07

3K 536 110
                                    

"Punya pensil?"

Aku mendongak dan menatap anak laki-laki yang berdiri di samping mejaku.

Ia tersenyum seringan awan dan cahaya matahari yang menembus dari jendela di belakangnya membuat helai-helai rambutnya terlihat begitu kentara. Yang dilakukannya hanya berdiri sambil tersenyum, tapi efeknya terasa begitu dramatis bagiku.

Perasaan malu yang campur aduk kemudian datang tanpa permisi. Aku segera menundukkan kepalaku, menyembunyikan rona merah pada wajahku.

Aku meraih tempat pensilku dan dengan buru-buru mencari pensil mekanik yang kusimpan di dalamnya.

Pensilku satu-satunya. Yang warnanya merah muda.

Aku menyerahkannya dengan kikuk dan dengan cepat menarik kembali tanganku sebelum permukaan kulit kami bersentuhan.

"Terimakasih, Park Bona." suaranya halus dan tenang.

Aku mengangguk cepat bersamaan dengan jantungku yang juga berdetak amat keras.

Dia tahu namaku.

Kutundukkan kepalaku, kusematkan helaian rambutku ke belakang telinga. Berharap gestur kecil yang kulakukan dapat meninggalkan impresi tentangku terhadapnya.

"Akan kukembalikan nanti." lagi-lagi ia bicara sedangkan aku hanya membalasnya dengan tatapan malu-malu.

Ia kemudian berjalan menjauh. Ujung kemejanya yang tidak dimasukkan dengan rapih ke dalam celana terlihat seperti ekor bebek.

Sepulang sekolah, aku segera mencari Park Chanyeol untuk mengajaknya pulang bersamaku. Perasaanku begitu baik hari ini jadi kupikir aku butuh seseorang untuk menampung semua cerita tentang apa yang kualami hari ini.

Aku bercerita panjang lebar padanya. Kuceritakan semuanya, bahkan indahnya senyum anak itu kudeskripsikan lewat kata. Kugerakan tanganku sambil bercerita, sambil sesekali meneguk minuman dari kaleng soda ditangan kiriku. Sedangkan Chanyeol hanya mengangguk-anggukan kepalanya setiap kali aku menyelesaikan kalimatku.

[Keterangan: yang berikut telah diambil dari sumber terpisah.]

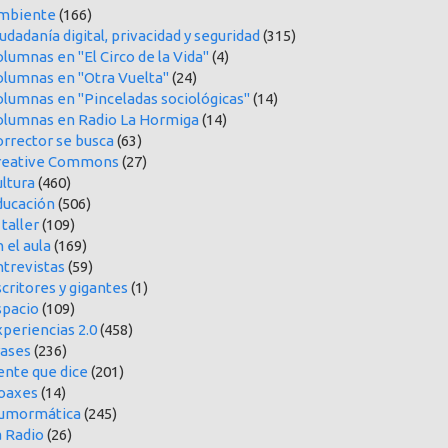
mbiente
(166)
udadanía digital, privacidad y seguridad
(315)
lumnas en "El Circo de la Vida"
(4)
olumnas en "Otra Vuelta"
(24)
olumnas en "Pinceladas sociológicas"
(14)
olumnas en Radio La Hormiga
(14)
orrector se busca
(63)
reative Commons
(27)
ltura
(460)
ducación
(506)
 taller
(109)
 el aula
(169)
ntrevistas
(59)
critores y gigantes
(1)
spacio
(109)
periencias 2.0
(458)
rases
(236)
ente que dice
(201)
oaxes
(14)
umormática
(245)
a Radio
(26)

"Padahal Yuri duduk di depannya, tapi dia meminjam pensilku." aku menyeringai.

Chanyeol kembali mengangguk tanpa menjawab.

Kupikir ia tidak tertarik pada romansa semacam ini.

Kami berdua sampai di rumah masing-masing dan Chanyeol menutup begitu saja pintu rumahnya tanpa bicara sepatah kata pun padaku.

Saat tiba di rumah, aku baru menyadari keberadaan name-tag yang terpasang rapih pada seragam sekolah yang kukenakan.

***

"Antarkan ini ke rumah anak itu." ujar ibuku sambil menyerahkan semangkuk besar berisi sup yang baru saja ia masak.

Aku menghampiri ibuku dengan malas lalu mulai menatapnya sebal.

"Hati-hati. Masih panas." ia memperingati.

"Kau tidak pernah menyuruh Boni melakukan hal semacam ini." keluhku sambil mengambil alih mangkuk dengan hati-hati.

"Dia sibuk dengan tugas dan klub softball. Hanya kau yang setiap harinya pulang lebih awal." ibuku menjawab tanpa menatapku. Ia sibuk membereskan peralatan memasak yang baru saja selesai ia gunakan.

Aku menghela napas lalu pergi menuju rumah Chanyeol yang berada persis di sebelah rumah kami.

Aku masuk tanpa mengetuk terlebih dahulu pintu rumahnya, etika bertamu yang sudah biasa kulanggar akibat kebiasaan Park Chanyeol yang selalu lupa mengunci pintu depan.